■ Assigned task ■
Can you write out the text of each item below line for line, with the same wording, spelling, and punctuation?

Provided data Block Start

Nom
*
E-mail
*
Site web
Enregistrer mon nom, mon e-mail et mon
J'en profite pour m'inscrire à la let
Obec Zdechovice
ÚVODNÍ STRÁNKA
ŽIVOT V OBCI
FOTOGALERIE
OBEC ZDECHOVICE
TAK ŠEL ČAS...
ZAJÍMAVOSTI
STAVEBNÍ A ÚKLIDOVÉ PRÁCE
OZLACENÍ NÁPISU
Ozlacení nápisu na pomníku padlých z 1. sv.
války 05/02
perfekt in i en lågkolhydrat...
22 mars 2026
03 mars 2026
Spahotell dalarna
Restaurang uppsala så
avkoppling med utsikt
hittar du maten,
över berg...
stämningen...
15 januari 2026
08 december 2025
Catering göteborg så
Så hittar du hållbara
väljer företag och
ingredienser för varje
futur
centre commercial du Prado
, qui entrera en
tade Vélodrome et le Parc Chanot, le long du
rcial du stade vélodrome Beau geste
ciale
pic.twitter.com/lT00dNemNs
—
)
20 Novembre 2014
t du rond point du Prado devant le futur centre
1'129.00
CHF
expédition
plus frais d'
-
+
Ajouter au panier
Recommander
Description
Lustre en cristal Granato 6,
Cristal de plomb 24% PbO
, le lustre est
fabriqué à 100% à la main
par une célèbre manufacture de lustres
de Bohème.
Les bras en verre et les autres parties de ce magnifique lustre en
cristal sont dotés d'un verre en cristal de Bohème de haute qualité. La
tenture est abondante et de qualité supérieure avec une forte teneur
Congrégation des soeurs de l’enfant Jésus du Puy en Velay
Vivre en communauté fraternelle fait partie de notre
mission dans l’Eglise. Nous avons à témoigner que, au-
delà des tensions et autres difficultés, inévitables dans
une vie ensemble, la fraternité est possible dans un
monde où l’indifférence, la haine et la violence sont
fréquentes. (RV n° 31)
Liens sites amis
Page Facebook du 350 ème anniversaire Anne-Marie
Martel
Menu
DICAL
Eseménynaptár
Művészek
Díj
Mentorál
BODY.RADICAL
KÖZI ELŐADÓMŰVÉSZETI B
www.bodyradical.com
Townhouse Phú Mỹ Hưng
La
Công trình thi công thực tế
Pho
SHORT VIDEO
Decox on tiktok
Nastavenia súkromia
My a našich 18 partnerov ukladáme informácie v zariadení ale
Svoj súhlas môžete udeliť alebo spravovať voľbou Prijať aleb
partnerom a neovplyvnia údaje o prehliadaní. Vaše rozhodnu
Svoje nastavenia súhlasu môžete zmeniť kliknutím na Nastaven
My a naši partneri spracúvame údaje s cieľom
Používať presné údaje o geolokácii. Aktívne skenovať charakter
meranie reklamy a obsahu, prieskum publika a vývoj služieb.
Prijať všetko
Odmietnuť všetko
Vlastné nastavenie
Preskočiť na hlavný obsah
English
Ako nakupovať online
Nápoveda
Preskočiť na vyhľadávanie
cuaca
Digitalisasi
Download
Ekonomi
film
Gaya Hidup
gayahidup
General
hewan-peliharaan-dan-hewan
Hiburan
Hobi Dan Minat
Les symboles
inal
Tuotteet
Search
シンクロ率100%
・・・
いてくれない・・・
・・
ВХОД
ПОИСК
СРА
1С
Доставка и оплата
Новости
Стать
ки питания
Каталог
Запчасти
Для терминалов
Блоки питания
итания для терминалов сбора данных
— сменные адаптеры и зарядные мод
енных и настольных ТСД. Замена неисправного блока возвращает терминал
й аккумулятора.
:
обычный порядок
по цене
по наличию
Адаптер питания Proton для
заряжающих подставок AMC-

Provided data Block End

■ Completed exercise ■
Nom
*
E-mail
*
Site web
Enregistrer mon nom, mon e-mail et mon
J'en profite pour m'inscrire à la let
Obec Zdechovice
ÚVODNÍ STRÁNKA
ŽIVOT V OBCI
FOTOGALERIE
OBEC ZDECHOVICE
TAK ŠEL ČAS...
ZAJÍMAVOSTI
STAVEBNÍ A ÚKLIDOVÉ PRÁCE
OZLACENÍ NÁPISU
Ozlacení nápisu na pomníku padlých z 1. sv.
války 05/02
perfekt in i en lågkolhydrat...
22 mars 2026
03 mars 2026
Spahotell dalarna
Restaurang uppsala så
avkoppling med utsikt
hittar du maten,
över berg...
stämningen...
15 januari 2026
08 december 2025
Catering göteborg så
Så hittar du hållbara
väljer företag och
ingredienser för varje
futur
centre commercial du Prado
, qui entrera en
tade Vélodrome et le Parc Chanot, le long du
rcial du stade vélodrome Beau geste
ciale
pic.twitter.com/lT00dNemNs
—
)
20 Novembre 2014
t du rond point du Prado devant le futur centre
1'129.00
CHF
expédition
plus frais d'
-
+
Ajouter au panier
Recommander
Description
Lustre en cristal Granato 6,
Cristal de plomb 24% PbO
, le lustre est
fabriqué à 100% à la main
par une célèbre manufacture de lustres
de Bohème.
Les bras en verre et les autres parties de ce magnifique lustre en
cristal sont dotés d'un verre en cristal de Bohème de haute qualité. La
tenture est abondante et de qualité supérieure avec une forte teneur
Congrégation des soeurs de l’enfant Jésus du Puy en Velay
Vivre en communauté fraternelle fait partie de notre
mission dans l’Eglise. Nous avons à témoigner que, au-
delà des tensions et autres difficultés, inévitables dans
une vie ensemble, la fraternité est possible dans un
monde où l’indifférence, la haine et la violence sont
fréquentes. (RV n° 31)
Liens sites amis
Page Facebook du 350 ème anniversaire Anne-Marie
Martel
Menu
DICAL
Eseménynaptár
Művészek
Díj
Mentorál
BODY.RADICAL
KÖZI ELŐADÓMŰVÉSZETI B
www.bodyradical.com
Townhouse Phú Mỹ Hưng
La
Công trình thi công thực tế
Pho
SHORT VIDEO
Decox on tiktok
Nastavenia súkromia
My a našich 18 partnerov ukladáme informácie v zariadení ale
Svoj súhlas môžete udeliť alebo spravovať voľbou Prijať aleb
partnerom a neovplyvnia údaje o prehliadaní. Vaše rozhodnu
Svoje nastavenia súhlasu môžete zmeniť kliknutím na Nastaven
My a naši partneri spracúvame údaje s cieľom
Používať presné údaje o geolokácii. Aktívne skenovať charakter
meranie reklamy a obsahu, prieskum publika a vývoj služieb.
Prijať všetko
Odmietnuť všetko
Vlastné nastavenie
Preskočiť na hlavný obsah
English
Ako nakupovať online
Nápoveda
Preskočiť na vyhľadávanie
cuaca
Digitalisasi
Download
Ekonomi
film
Gaya Hidup
gayahidup
General
hewan-peliharaan-dan-hewan
Hiburan
Hobi Dan Minat
Les symboles
inal
Tuotteet
Search
シンクロ率100%
・・・
いてくれない・・・
・・
ВХОД
ПОИСК
СРА
1С
Доставка и оплата
Новости
Стать
ки питания
Каталог
Запчасти
Для терминалов
Блоки питания
итания для терминалов сбора данных
— сменные адаптеры и зарядные мод
енных и настольных ТСД. Замена неисправного блока возвращает терминал
й аккумулятора.
:
обычный порядок
по цене
по наличию
Адаптер питания Proton для
заряжающих подставок AMC-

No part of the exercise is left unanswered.